Instrucciones de la tarea
Por favor, convierte en una lista breve el párrafo del fragmento sobre la informalidad que comienza con «De acuerdo a estimaciones de la OIT». Conserva sus datos principales.

La informalidad es una respuesta a situaciones muy diversas. En ocasiones, se trata de una decisión razonada, en que individuos y empresas escogen permanecer al margen de la economía formal para evitar impuestos, regulaciones o las contribuciones a la seguridad social. En otros casos, se trata de individuos que por sus circunstancias personales no tienen cabida en el mercado formal y no les queda más que generar ingresos en la informalidad.
De acuerdo a estimaciones de la OIT, alrededor de un 40% de los trabajadores en Chile labora de manera informal. De ese total, la mayor parte son trabajadores por cuenta propia o empleados y empleadores en empresas operando sin registros. Sin embargo, un grupo no despreciable —un quinto del total— trabaja informalmente en el sector privado formal o en casas particulares. A excepción de Uruguay, estas cifras son menores a las de los demás países de la región, pero varias veces más altas que las de los países avanzados. Al mismo tiempo, el FMI ha estimado que alrededor de un 16% de la actividad económica en Chile ocurre en la informalidad.

Datos extraídos
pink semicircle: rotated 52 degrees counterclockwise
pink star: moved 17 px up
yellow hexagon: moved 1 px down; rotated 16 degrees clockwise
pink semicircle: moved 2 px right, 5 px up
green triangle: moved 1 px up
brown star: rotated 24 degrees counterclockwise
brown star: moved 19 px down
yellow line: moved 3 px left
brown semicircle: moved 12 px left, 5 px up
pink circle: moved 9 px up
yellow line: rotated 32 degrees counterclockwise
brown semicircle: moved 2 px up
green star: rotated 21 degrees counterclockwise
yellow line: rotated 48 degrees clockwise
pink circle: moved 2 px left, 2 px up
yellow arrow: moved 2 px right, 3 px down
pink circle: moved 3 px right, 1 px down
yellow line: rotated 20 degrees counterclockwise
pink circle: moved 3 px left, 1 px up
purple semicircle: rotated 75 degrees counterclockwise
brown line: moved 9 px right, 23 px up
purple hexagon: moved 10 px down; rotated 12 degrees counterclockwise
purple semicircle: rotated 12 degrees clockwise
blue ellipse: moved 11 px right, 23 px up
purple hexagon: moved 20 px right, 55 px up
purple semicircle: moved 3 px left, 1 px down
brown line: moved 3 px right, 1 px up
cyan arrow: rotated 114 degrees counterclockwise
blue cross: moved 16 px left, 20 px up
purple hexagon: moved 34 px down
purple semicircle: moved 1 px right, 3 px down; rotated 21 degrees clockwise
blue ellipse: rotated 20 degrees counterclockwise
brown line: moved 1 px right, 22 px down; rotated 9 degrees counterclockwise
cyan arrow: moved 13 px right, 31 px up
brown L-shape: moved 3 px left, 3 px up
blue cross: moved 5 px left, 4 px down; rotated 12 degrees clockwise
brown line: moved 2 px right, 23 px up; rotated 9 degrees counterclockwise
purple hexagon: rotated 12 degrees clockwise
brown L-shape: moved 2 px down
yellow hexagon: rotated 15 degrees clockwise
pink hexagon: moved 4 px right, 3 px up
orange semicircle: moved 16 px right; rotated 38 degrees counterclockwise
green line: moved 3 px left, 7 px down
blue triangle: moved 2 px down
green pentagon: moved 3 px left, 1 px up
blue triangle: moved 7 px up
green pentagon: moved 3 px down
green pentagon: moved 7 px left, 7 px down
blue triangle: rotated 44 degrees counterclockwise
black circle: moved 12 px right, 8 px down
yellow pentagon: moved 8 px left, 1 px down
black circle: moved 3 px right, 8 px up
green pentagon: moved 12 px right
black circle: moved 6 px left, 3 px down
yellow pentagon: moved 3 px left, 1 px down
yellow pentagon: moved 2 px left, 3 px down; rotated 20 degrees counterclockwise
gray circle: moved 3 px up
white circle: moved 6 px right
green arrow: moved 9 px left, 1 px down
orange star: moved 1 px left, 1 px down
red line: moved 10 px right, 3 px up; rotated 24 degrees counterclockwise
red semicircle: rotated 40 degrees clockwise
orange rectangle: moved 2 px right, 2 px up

Respuesta
- Según estimaciones de la OIT, cerca del 40% de los trabajadores en Chile trabaja de manera informal.
- La mayor parte son trabajadores por cuenta propia o empleados y empleadores en empresas que operan sin registros.
- Un quinto del total trabaja informalmente en el sector privado formal o en casas particulares.
- Salvo Uruguay, estas cifras son menores que las de los demás países de la región, pero varias veces más altas que las de los países avanzados.
- El FMI estima que alrededor del 16% de la actividad económica en Chile ocurre en la informalidad.